Data published a few days earlier by the Council of Mortgage Lenders (CML) put gross lending for September at £12bn, down from £12.1bn in August and 7% lower than in September 2009. This represents a ten-year low, going back to September 2000, when gross lending was just £10bn.
Unsurprisingly, the lowest level of mortgage lending in a decade has caused fresh pessimism in the market as many analysts predict big price falls. Government cuts to spending and the public sector have clearly deterred buyers and sellers alike in a month that traditionally sees an autumn pick-up following the quieter summer month of August.
The head of lending at the mortgage broker Mortgage Advice Bureau, Brian Murphy said: “September’s figures are a shocker – down on August, usually the quietest month of the year, down on last September when we were still in the grips of recession, and no sign of the traditional post-summer bounce in mortgage activity, which doesn’t bode well for the rest of the year and early 2011.”
Commenting on behalf of the CML, Director General Michael Coogan said: “Lending volumes do not seem likely to increase substantially towards the end of the year.
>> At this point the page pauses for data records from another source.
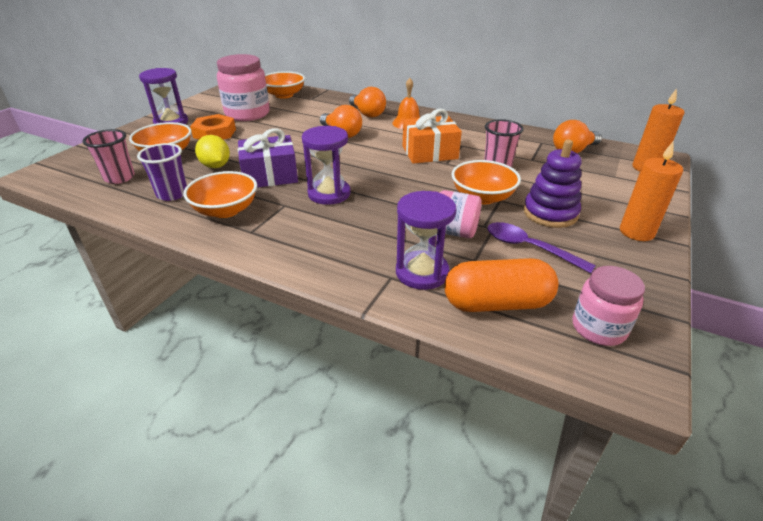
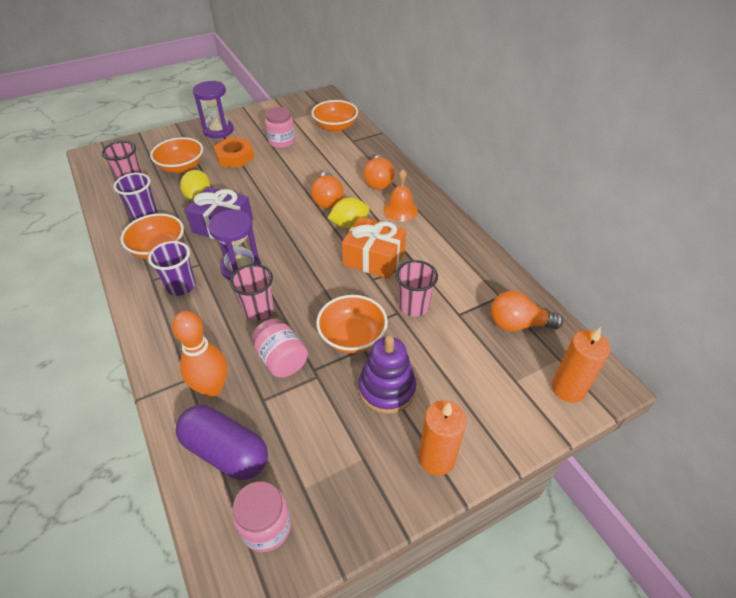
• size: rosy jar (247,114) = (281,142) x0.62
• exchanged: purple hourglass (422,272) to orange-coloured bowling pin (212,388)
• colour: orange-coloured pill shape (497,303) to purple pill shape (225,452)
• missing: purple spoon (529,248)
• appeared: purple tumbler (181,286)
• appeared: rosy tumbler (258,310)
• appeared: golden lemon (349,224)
Funding pressures on lenders remain, and the practical implications of government and public spending cuts are beginning to emerge, with a resulting impact on consumer confidence.”
After the Government spending review, brokers had been braced for a slow autumn but the latest figures have taken most by surprise. This has lead to predictions of a “long hard winter” and potential price falls of 10% by certain brokers. The CML notes that although more property has come to market, the demand for property has fallen away due to an uncertain financial future.